**About this task:** Please reproduce all of the data exactly as it appears, but skip the pictures.

___ Records for this task ___

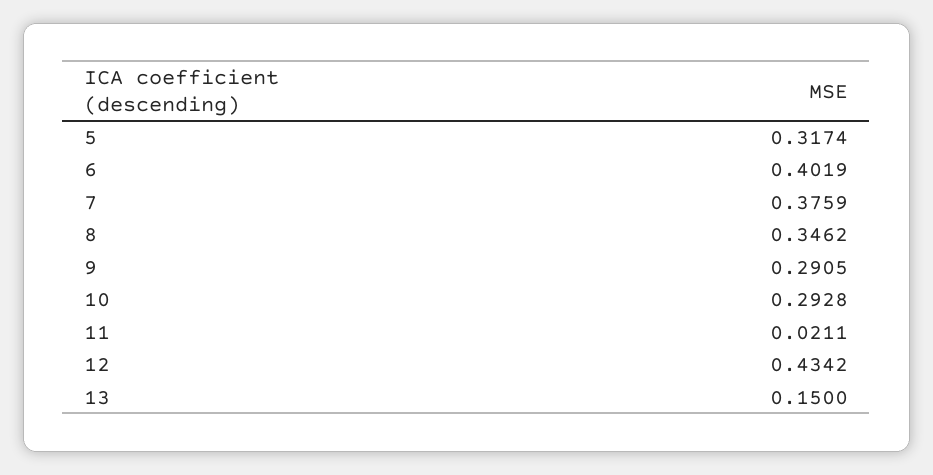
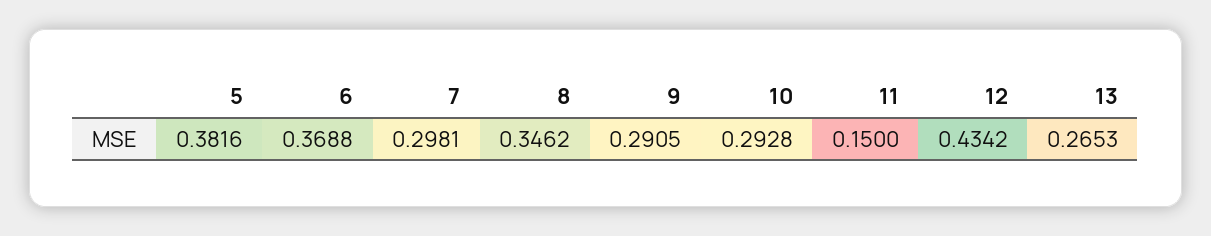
  {
-   "5": 0.3174,
+   "5": 0.3816,
-   "6": 0.4019,
+   "6": 0.3688,
-   "7": 0.3759,
+   "7": 0.2981,
    "8": 0.3462,
    "9": 0.2905,
    "10": 0.2928,
-   "11": 0.0211,
+   "11": 0.15,
    "12": 0.4342,
-   "13": 0.15
+   "13": 0.2653
  }

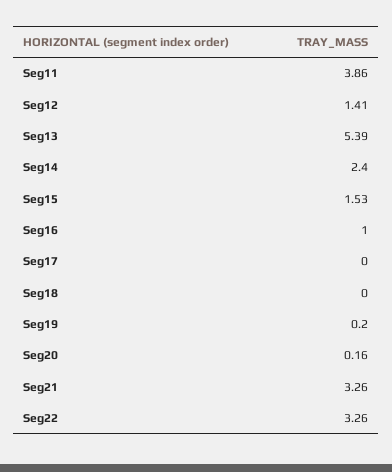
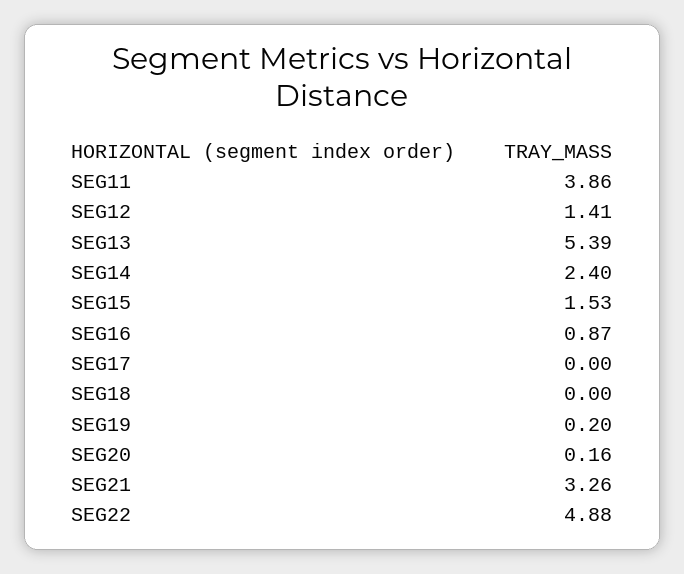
  {
    "Seg11": 3.86,
    "Seg12": 1.41,
    "Seg13": 5.39,
    "Seg14": 2.4,
    "Seg15": 1.53,
-   "Seg16": 1,
+   "Seg16": 0.87,
    "Seg17": 0,
    "Seg18": 0,
    "Seg19": 0.2,
    "Seg20": 0.16,
    "Seg21": 3.26,
-   "Seg22": 3.26
+   "Seg22": 4.88
  }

___

**Your solution:**
  {
-   "5": 0.3174,
+   "5": 0.3816,
-   "6": 0.4019,
+   "6": 0.3688,
-   "7": 0.3759,
+   "7": 0.2981,
    "8": 0.3462,
    "9": 0.2905,
    "10": 0.2928,
-   "11": 0.0211,
+   "11": 0.15,
    "12": 0.4342,
-   "13": 0.15
+   "13": 0.2653
  }

  {
    "Seg11": 3.86,
    "Seg12": 1.41,
    "Seg13": 5.39,
    "Seg14": 2.4,
    "Seg15": 1.53,
-   "Seg16": 1,
+   "Seg16": 0.87,
    "Seg17": 0,
    "Seg18": 0,
    "Seg19": 0.2,
    "Seg20": 0.16,
    "Seg21": 3.26,
-   "Seg22": 3.26
+   "Seg22": 4.88
  }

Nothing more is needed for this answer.